## Dataset records
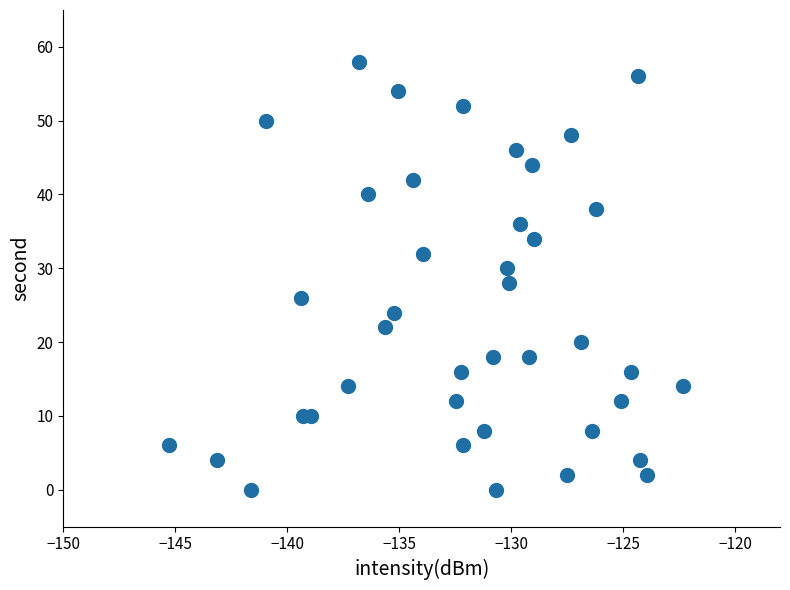

What is the range of Y values (max minus min)?

58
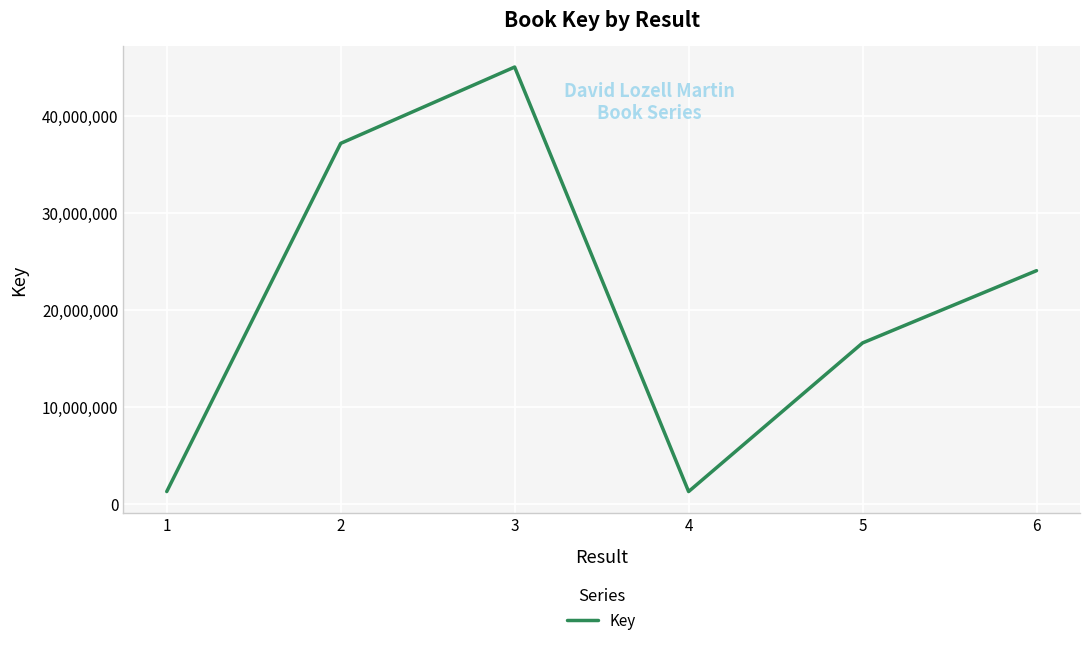

Where is the data nearest to the value 23152366?

6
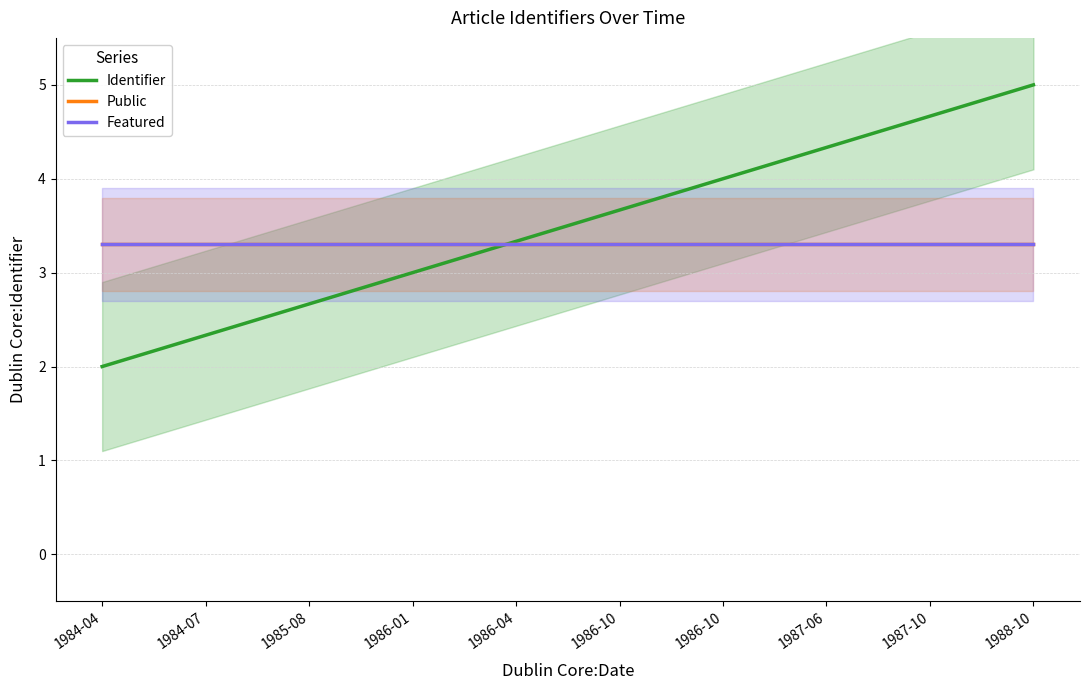

At which category does the chart reach its minimum across all series?

1984-04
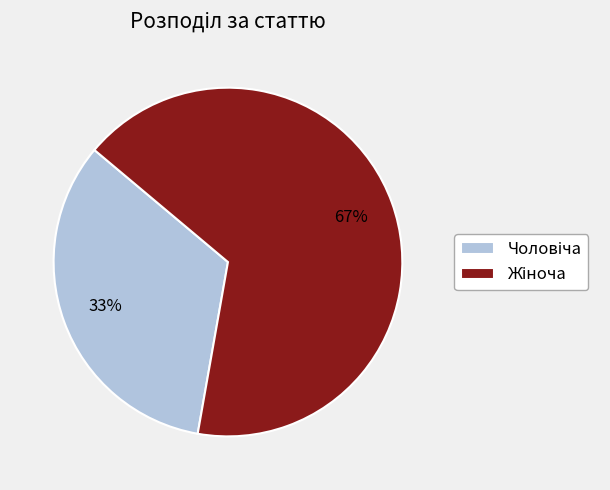

Is there a majority slice in this chart?

Yes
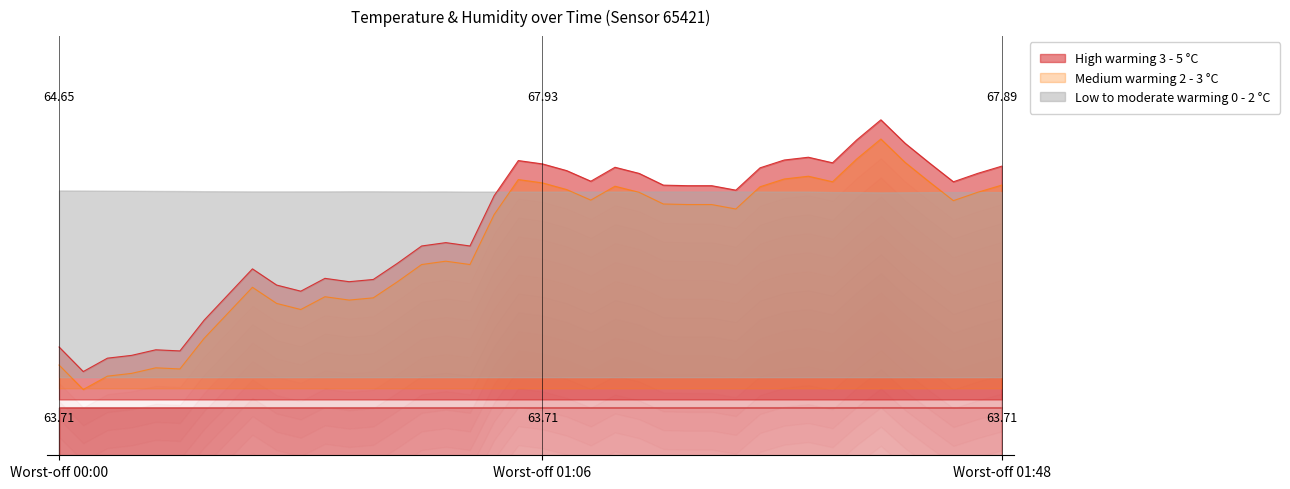

Where is the first local maximum?

00:10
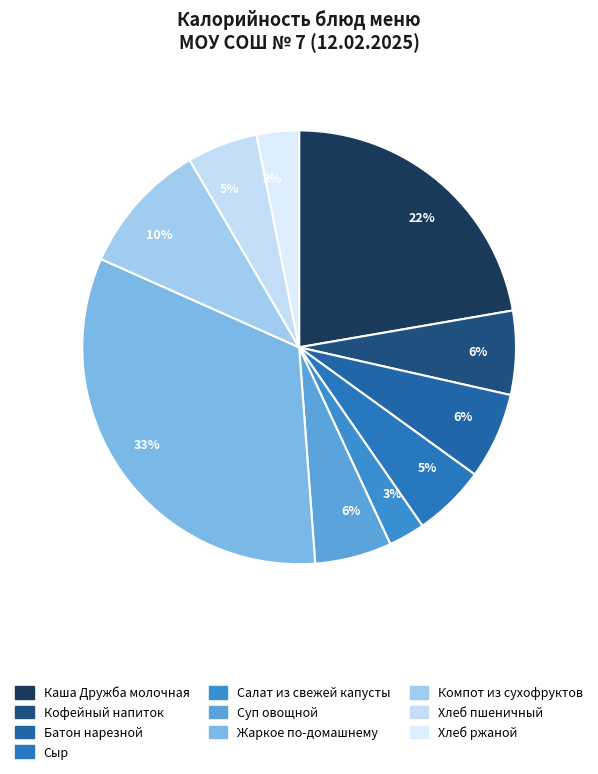

Does any single category account for the majority?

No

## Assignment
Transcribe every line of the listing above verbatim, omitting all of the pictures.

## Output for this task
What is the range of Y values (max minus min)?

58

Where is the data nearest to the value 23152366?

6

At which category does the chart reach its minimum across all series?

1984-04

Is there a majority slice in this chart?

Yes

Where is the first local maximum?

00:10

Does any single category account for the majority?

No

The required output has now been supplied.